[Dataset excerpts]

- Opening Delimiter -

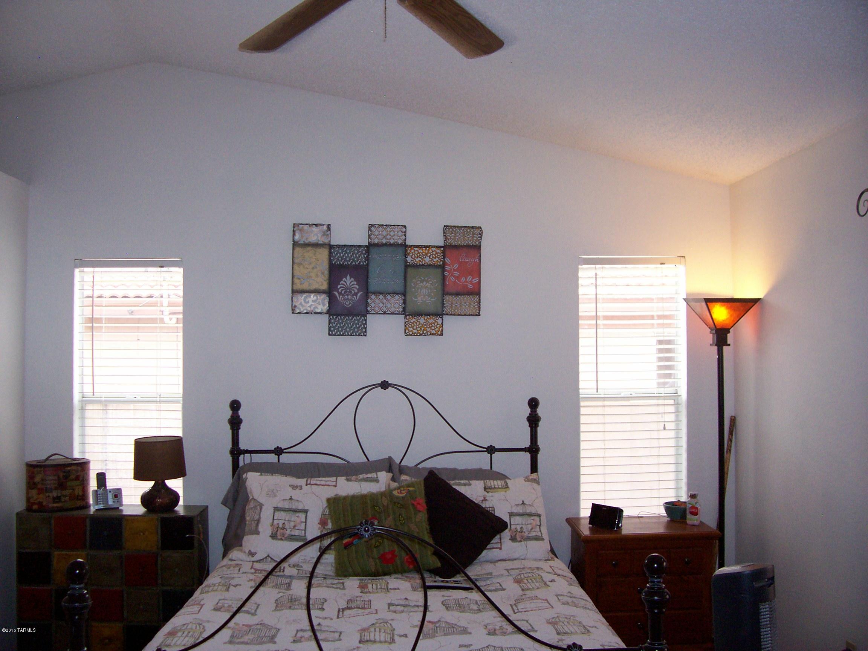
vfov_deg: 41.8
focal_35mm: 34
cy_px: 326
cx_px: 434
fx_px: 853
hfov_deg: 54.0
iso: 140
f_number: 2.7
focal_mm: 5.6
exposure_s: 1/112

- Closing Delimiter -
- Opening Delimiter -

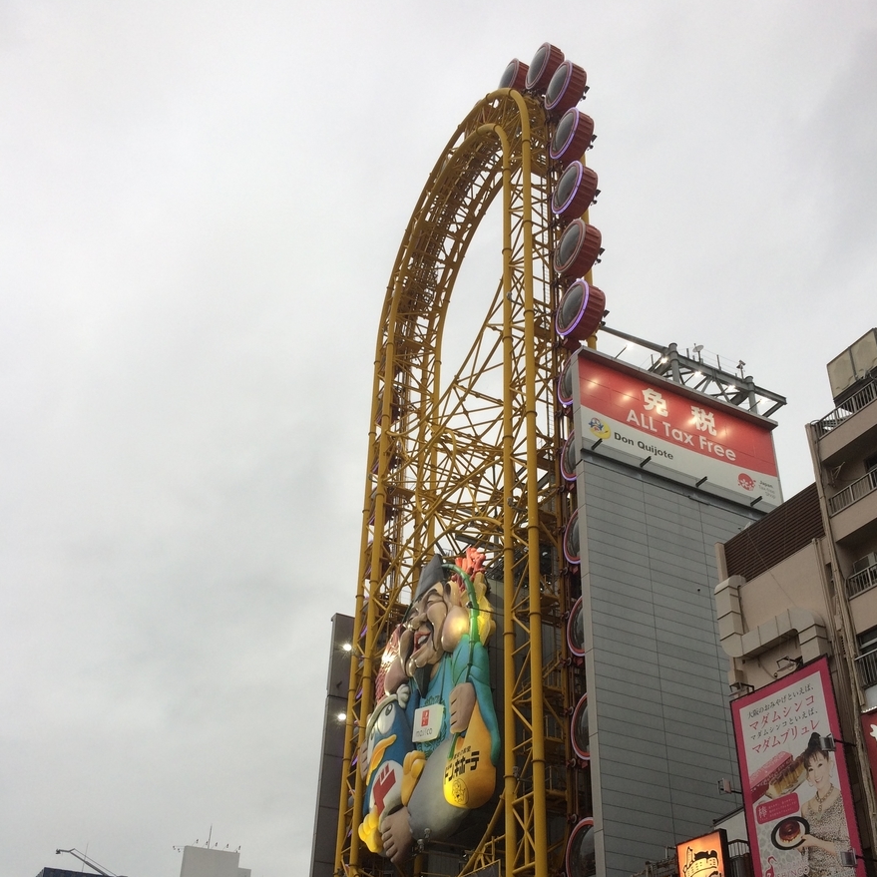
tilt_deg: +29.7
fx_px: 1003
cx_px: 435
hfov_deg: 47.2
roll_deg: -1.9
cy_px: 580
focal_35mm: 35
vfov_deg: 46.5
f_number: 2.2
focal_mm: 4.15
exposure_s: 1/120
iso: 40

- Closing Delimiter -
- Opening Delimiter -

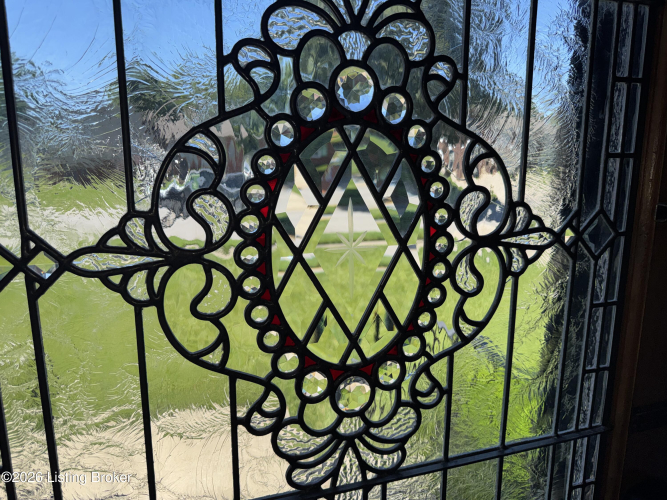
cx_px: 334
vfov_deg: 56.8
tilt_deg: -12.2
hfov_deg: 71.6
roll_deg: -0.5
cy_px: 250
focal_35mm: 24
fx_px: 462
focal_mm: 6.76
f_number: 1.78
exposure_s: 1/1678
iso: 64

- Closing Delimiter -

=== Exercise ===
Write down exactly the span of lines above from the one containing "vfov_deg: 41.8" to the one containing "exposure_s: 1/112", both ends included.

=== Answer box ===
vfov_deg: 41.8
focal_35mm: 34
cy_px: 326
cx_px: 434
fx_px: 853
hfov_deg: 54.0
iso: 140
f_number: 2.7
focal_mm: 5.6
exposure_s: 1/112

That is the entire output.